Some shouts and an alarmed murmur arose from the spectators. My brother spun around to watch, but I was paralyzed by Pierantonio’s words. I’d tried to keep my feelings in check, I’d done everything I could to hide my emotions, but Pierantonio had found me out.
“What happened, Father Longman?” I heard my brother ask. I looked up and saw he was addressing another Franciscan monk passing by.
“Hi, Father Salina. The Guardian of the Keys fell off the ladder. He injured his foot and was knocked out. Fortunately he was close to the ground.”

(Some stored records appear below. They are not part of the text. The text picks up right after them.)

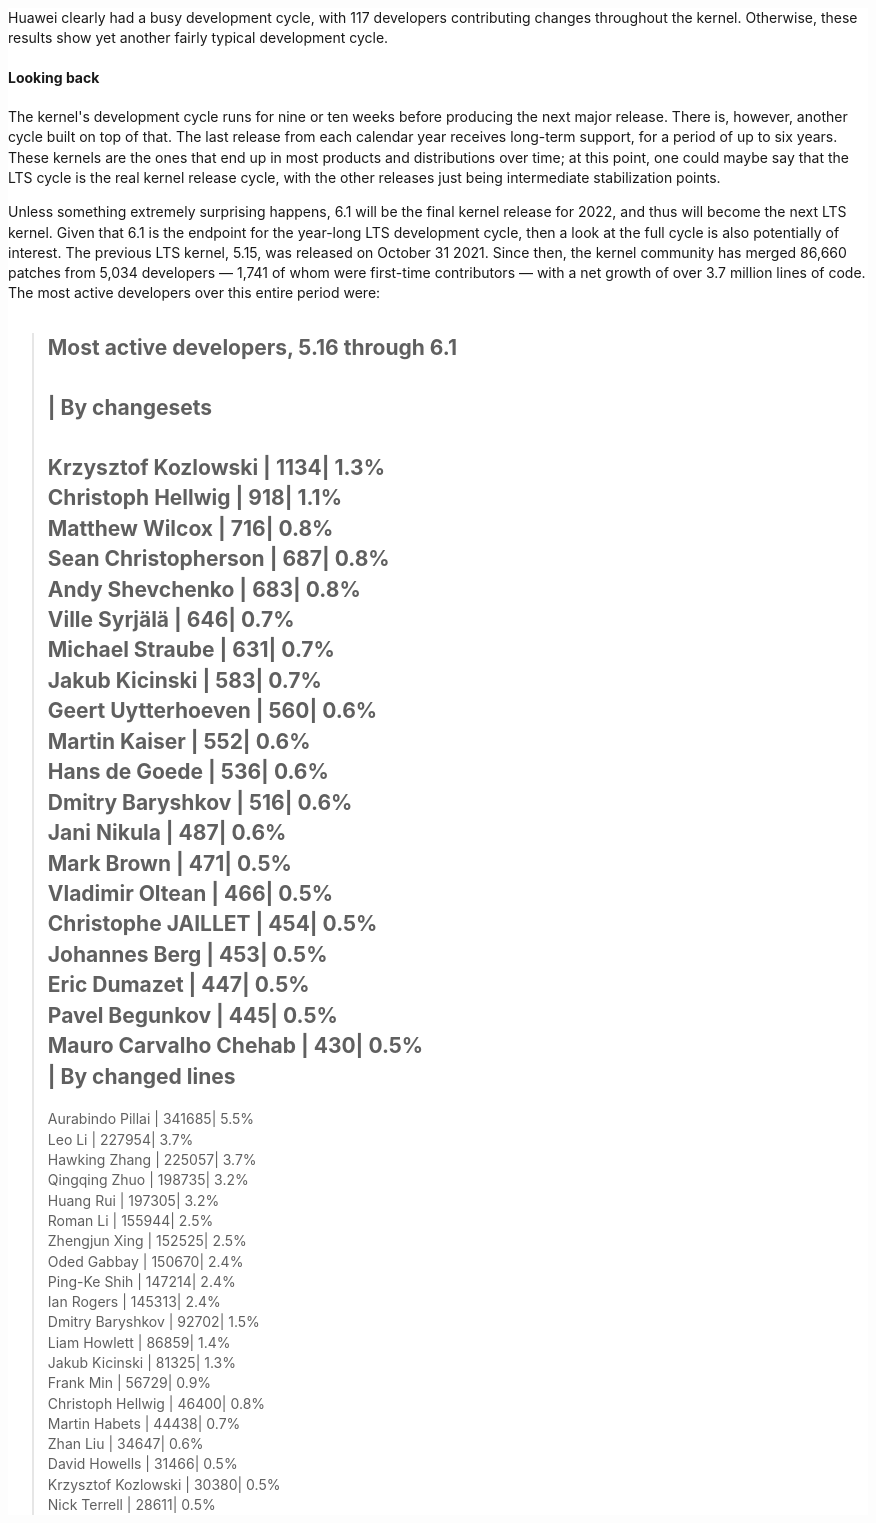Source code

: Huawei clearly had a busy development cycle, with 117 developers contributing changes throughout the kernel. Otherwise, these results show yet another fairly typical development cycle. 

#### Looking back

The kernel's development cycle runs for nine or ten weeks before producing the next major release. There is, however, another cycle built on top of that. The last release from each calendar year receives long-term support, for a period of up to six years. These kernels are the ones that end up in most products and distributions over time; at this point, one could maybe say that the LTS cycle is the real kernel release cycle, with the other releases just being intermediate stabilization points. 

Unless something extremely surprising happens, 6.1 will be the final kernel release for 2022, and thus will become the next LTS kernel. Given that 6.1 is the endpoint for the year-long LTS development cycle, then a look at the full cycle is also potentially of interest. The previous LTS kernel, 5.15, was released on October 31 2021. Since then, the kernel community has merged 86,660 patches from 5,034 developers — 1,741 of whom were first-time contributors — with a net growth of over 3.7 million lines of code. The most active developers over this entire period were: 

> Most active developers, 5.16 through 6.1  
> ---  
> | By changesets  
> ---  
> Krzysztof Kozlowski | 1134| 1.3%  
> Christoph Hellwig | 918| 1.1%  
> Matthew Wilcox | 716| 0.8%  
> Sean Christopherson | 687| 0.8%  
> Andy Shevchenko | 683| 0.8%  
> Ville Syrjälä | 646| 0.7%  
> Michael Straube | 631| 0.7%  
> Jakub Kicinski | 583| 0.7%  
> Geert Uytterhoeven | 560| 0.6%  
> Martin Kaiser | 552| 0.6%  
> Hans de Goede | 536| 0.6%  
> Dmitry Baryshkov | 516| 0.6%  
> Jani Nikula | 487| 0.6%  
> Mark Brown | 471| 0.5%  
> Vladimir Oltean | 466| 0.5%  
> Christophe JAILLET | 454| 0.5%  
> Johannes Berg | 453| 0.5%  
> Eric Dumazet | 447| 0.5%  
> Pavel Begunkov | 445| 0.5%  
> Mauro Carvalho Chehab | 430| 0.5%  
> | By changed lines  
> ---  
> Aurabindo Pillai | 341685| 5.5%  
> Leo Li | 227954| 3.7%  
> Hawking Zhang | 225057| 3.7%  
> Qingqing Zhuo | 198735| 3.2%  
> Huang Rui | 197305| 3.2%  
> Roman Li | 155944| 2.5%  
> Zhengjun Xing | 152525| 2.5%  
> Oded Gabbay | 150670| 2.4%  
> Ping-Ke Shih | 147214| 2.4%  
> Ian Rogers | 145313| 2.4%  
> Dmitry Baryshkov | 92702| 1.5%  
> Liam Howlett | 86859| 1.4%  
> Jakub Kicinski | 81325| 1.3%  
> Frank Min | 56729| 0.9%  
> Christoph Hellwig | 46400| 0.8%  
> Martin Habets | 44438| 0.7%  
> Zhan Liu | 34647| 0.6%  
> David Howells | 31466| 0.5%  
> Krzysztof Kozlowski | 30380| 0.5%  
> Nick Terrell | 28611| 0.5%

I was so numb by the pain and shock it took me a few seconds to react. Thank God my brain started functioning and a voice repeated in my head: “The Guardian of the Keys, the Guardian of the Keys.” I struggled to come out of the fog as Pierantonio thanked his fellow Franciscan.
“The man on the ladder took a tumble. Now, let’s get back to our talk. I promised myself I would talk to you today without fail. If I’m not mistaken, you have a serious problem, little sister.”
“What exactly did that monk from your order say?”
“Don’t try to change the subject, Ottavia,” Pierantonio rebuked me sternly.
“Enough of this foolishness! What did he say exactly?”
My brother was very surprised by my sudden change of mood. “That the basilica doorman tripped and fell as he was climbing down the ladder.”
“No!” I shouted. “He didn’t say doorman!”
A light must have switched on in my brother’s mind. The look on his face changed and I saw he understood. “The Guardian of the Keys!” he stammered. “The one who has the keys!”
“I have to talk to that man!” I exclaimed as I left him standing there open-mouthed and the tourists made way for me. Someone called the “Guardian of the Keys” of the Basilica of the Holy Sepulchre of Jerusalem had to be pretty close to “the one who has the keys: the one who opens and no one closes and closes and no one opens.” It wasn’t exactly right, sure, but I had to give it a try.